“I’ll never forget the sound,” says Stephanie Luedke, her eyes welling with tears as she describes hearing the cries of her son, Jackson Thomas Luedke, moments after his birth.
It is not unusual for a mother to weep when recalling the birth of her child. But for Ms. Luedke, Jackson’s cries are an especially joyful memory. Her journey to that day was anything but routine.
In the fall of 2008, Ms. Luedke had received a diagnosis of stage 1-B-1 cervical cancer. Just a decade earlier, the only option available to her would have been a radical hysterectomy.
And for a woman still in her childbearing years who wished to have children, the news would have been doubly devastating: You have cancer — and you will never bear a child.
However, for Ms. Luedke and other women in similar straits, there is now a procedure called a radical trachelectomy that can preserve fertility in patients with early-stage cervical cancer. Gynecologic surgeon Nadeem R. Abu-Rustum, Director of Minimally Invasive Surgery for Memorial Sloan Kettering’s Gynecology Service, and his colleagues have been performing and perfecting the operation since 2001.

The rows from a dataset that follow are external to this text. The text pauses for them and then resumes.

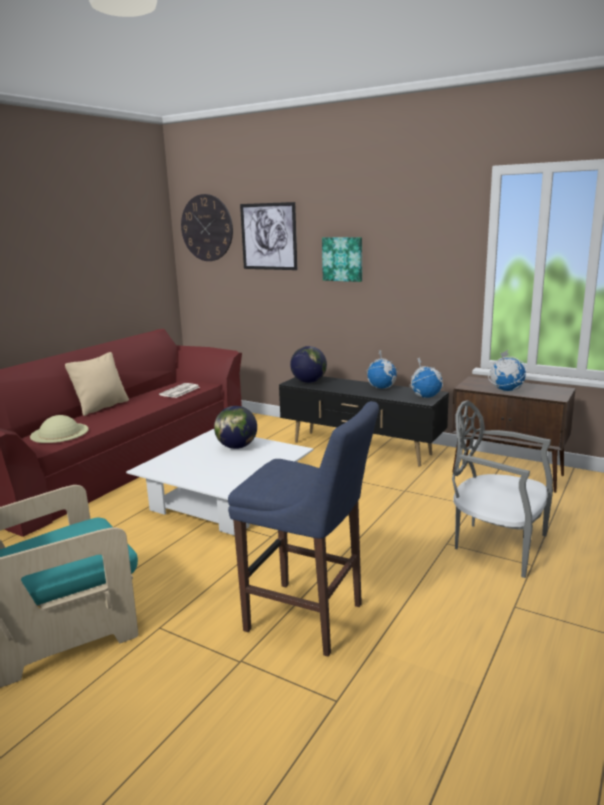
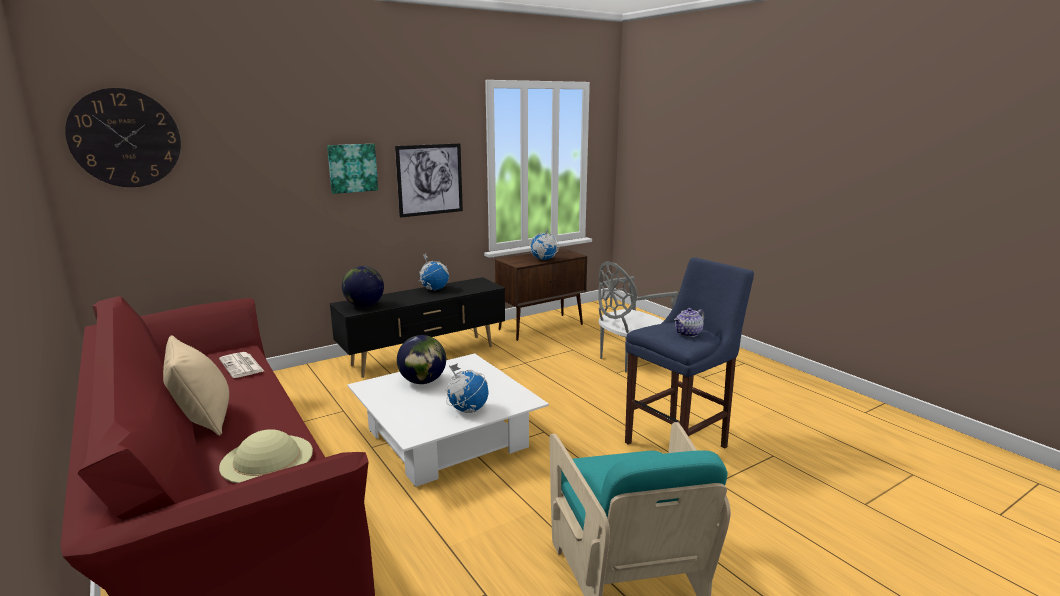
camera: 65 degrees left, 0 degrees up
picture [240,202,297,270] -> picture moved to [395,143,463,218]
globe [409,358,443,398] -> globe moved to [446,363,489,413]
none -> teapot [674,308,705,337]

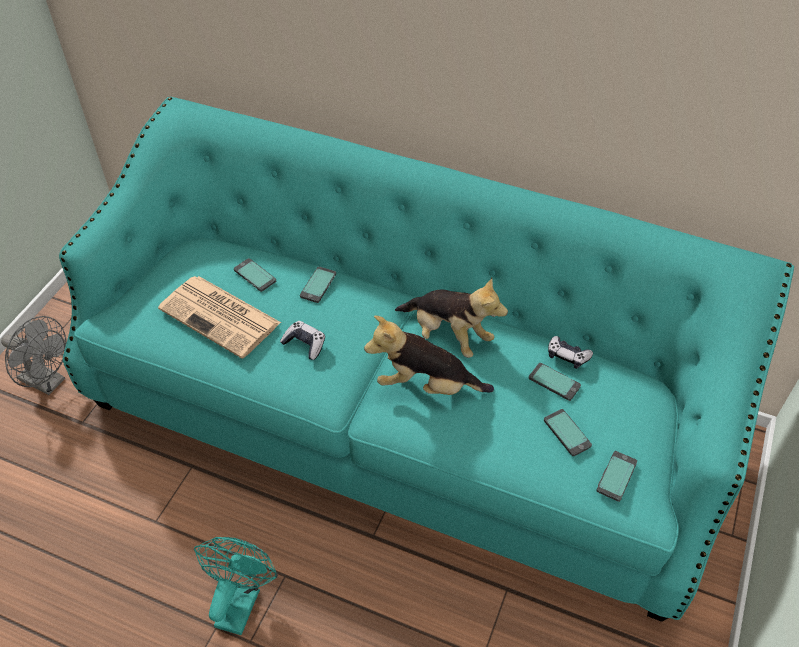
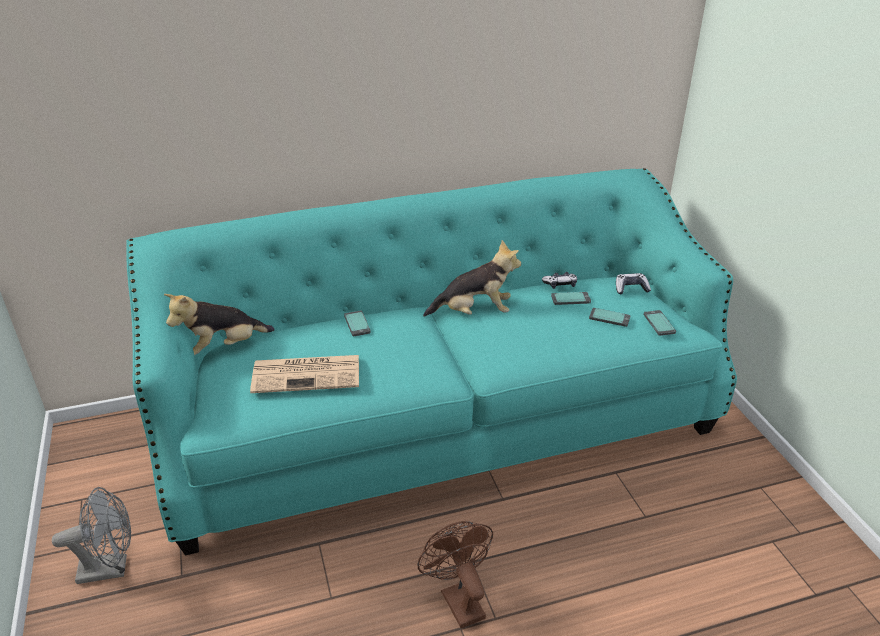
camera: 40 degrees left, 15 degrees down
turquoise fan [194,537,278,635] -> brown fan [417,521,493,628]
phone [234,258,276,292] -> none
game controller [280,321,325,360] -> game controller moved to [616,273,651,294]
plush toy [364,316,494,395] -> plush toy moved to [164,294,275,355]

“We have done more than 100 cases and have proven that this is an excellent choice for certain patients,” says Dr. Abu-Rustum. Of the approximately 105 women who have had radical trachelectomies at Memorial Sloan Kettering, 19 have given birth to healthy babies and several more are now pregnant.
“ I don't wish that any woman go through this, but if anyone does, I would want her to be with Dr. Abu-Rustum. He is a surgeon, a husband, a father, and a real human being. “
In a radical trachelectomy, surgeons remove the cervix and several pelvic lymph nodes. During surgery, a pathologist determines if the margins of the cervical tissue removed are free of cancer cells. If they are, surgeons can spare the healthy uterus. The remaining portion of the uterus is sutured to the vagina, creating a new cervix.
The operation can be performed laparoscopically — which is a minimally invasive procedure — or as a traditional open surgery. The choice depends on the size of the tumor and other considerations.
“Laparoscopy is good for very small cancers,” explains Dr. Abu-Rustum. “But if we are doing a more complex case or if it is a larger, more high-risk tumor, we will choose the open approach.”
“Our cure rate is outstanding,” he adds. “The reason is that we select patients very carefully and study them preoperatively. This includes a review of their biopsy sample with our pathologists and an evaluation of women using pelvic MRI and full-body PET scans to rule out any spread of cancer.”
Dr. Abu-Rustum says that this meticulous preoperative planning has allowed Memorial Sloan Kettering surgeons to broaden the inclusion criteria.
“In the beginning, we were choosing only extremely small tumors. However as we have gained experience we’ve been able to operate on slightly larger lesions and more-advanced stages of disease, and so can offer this option to more women.”
“ We have done more than 100 cases and have proven that this is an excellent choice for certain patients.”
-Nadeem Abu-Rustum, Gynecologic Surgeon
Ms. Luedke, a senior-level executive of an investment management firm, had surgery with Dr. Abu-Rustum in mid-February 2009 and became pregnant in November. Her pregnancy was high risk and was not without its difficult moments.
“But Dr. Abu-Rustum stayed in complete communication with my obstetrician, which gave me tremendous peace of mind,” says Ms. Luedke. “I don’t wish for any woman to go through this, but if anyone does, I would want her to be with Dr. Abu-Rustum. He is a surgeon, a husband, a father, and a real human being. He’s remarkable.”
At 33 weeks into her pregnancy, on July 2, 2010, Stephanie Luedke and her husband, Fritz, welcomed Jackson into the world. He weighed five pounds, three ounces — “one perfect, beautiful little boy,” says his mother.